Patient-Centred Medicine: Transforming the Clinical Method (4e)
By: Moira Stewart, Judith Belle Brown, Wayne W. Weston, Thomas R. Freeman, Bridget L. Ryan, Carol L. McWilliam, and Ian R. McWhinney.
It has been 10 years since the third edition of this book. Is the patient-centered clinical method still relevant given the massive problems facing society? In our view, patient-centered health care is even more relevant today in helping to swing the pendulum back from divisiveness toward healing and hope.
This book makes the case that patient-centered care is an important force counteracting these negative influences and has abiding value as an anchor during troubled times.
There has been a resurgence of interest in patient-centered, compassionate, and whole person care: a reawakening of how it works in our current society…Our goal, in launching this fourth edition, is to place the patient-centered clinical method in the current world context and provide constructive information and encouragement.

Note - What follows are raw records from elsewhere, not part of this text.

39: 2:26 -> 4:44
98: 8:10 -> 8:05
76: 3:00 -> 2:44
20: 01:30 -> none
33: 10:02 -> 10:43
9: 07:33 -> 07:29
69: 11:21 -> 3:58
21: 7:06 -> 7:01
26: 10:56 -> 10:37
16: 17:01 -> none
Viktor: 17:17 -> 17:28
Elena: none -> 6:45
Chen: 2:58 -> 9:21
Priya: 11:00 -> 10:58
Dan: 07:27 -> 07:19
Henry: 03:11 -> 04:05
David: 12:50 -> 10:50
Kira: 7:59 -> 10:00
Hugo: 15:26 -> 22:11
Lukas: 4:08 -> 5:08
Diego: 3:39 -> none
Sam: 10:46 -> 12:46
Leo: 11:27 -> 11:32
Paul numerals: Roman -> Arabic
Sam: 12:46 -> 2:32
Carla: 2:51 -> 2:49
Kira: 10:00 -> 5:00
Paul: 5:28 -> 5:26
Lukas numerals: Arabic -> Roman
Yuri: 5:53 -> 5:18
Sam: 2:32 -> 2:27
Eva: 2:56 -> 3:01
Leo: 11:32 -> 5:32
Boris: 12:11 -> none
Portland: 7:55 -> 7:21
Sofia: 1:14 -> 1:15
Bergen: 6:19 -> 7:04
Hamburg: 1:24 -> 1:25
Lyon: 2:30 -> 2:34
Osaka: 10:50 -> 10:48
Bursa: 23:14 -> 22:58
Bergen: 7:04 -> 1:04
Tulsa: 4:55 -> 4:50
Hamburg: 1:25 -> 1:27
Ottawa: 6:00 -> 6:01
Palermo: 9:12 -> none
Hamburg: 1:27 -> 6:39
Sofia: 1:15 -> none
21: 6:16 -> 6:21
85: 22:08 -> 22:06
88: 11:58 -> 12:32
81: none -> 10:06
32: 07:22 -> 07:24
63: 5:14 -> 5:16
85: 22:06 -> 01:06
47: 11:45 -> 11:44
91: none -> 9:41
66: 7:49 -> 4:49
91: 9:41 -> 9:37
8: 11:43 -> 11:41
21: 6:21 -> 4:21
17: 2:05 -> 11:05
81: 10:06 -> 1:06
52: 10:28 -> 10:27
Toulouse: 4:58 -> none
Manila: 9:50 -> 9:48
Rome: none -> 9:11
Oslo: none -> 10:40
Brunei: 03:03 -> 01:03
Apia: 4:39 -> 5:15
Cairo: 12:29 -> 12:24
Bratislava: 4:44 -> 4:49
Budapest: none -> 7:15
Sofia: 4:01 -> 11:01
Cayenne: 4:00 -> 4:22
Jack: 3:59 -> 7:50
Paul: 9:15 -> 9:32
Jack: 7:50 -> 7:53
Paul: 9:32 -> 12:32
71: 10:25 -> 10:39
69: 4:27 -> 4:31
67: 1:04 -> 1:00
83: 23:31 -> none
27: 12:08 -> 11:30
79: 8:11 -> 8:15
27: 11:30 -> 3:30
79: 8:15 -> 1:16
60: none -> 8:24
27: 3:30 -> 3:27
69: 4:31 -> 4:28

The publishers say: "The patient-centered clinical method has been a core tenet of the practice and teaching of medicine since the first edition of Patient-Centered Medicine – Transforming the Clinical Method in 1995. This timely fourth edition continues to define the principles underpinning the patient-centered clinical method using four major components, clarifying its evolution and consequent development and brings the reader fully up to date. It reinforces the relevance of the method in the current much-changed realities of health care: in a world where virtual care will remain common; with rising dependence on technology; and with societal changes away from compassion, equity, and relationships toward confrontation, inequity, and self-absorption."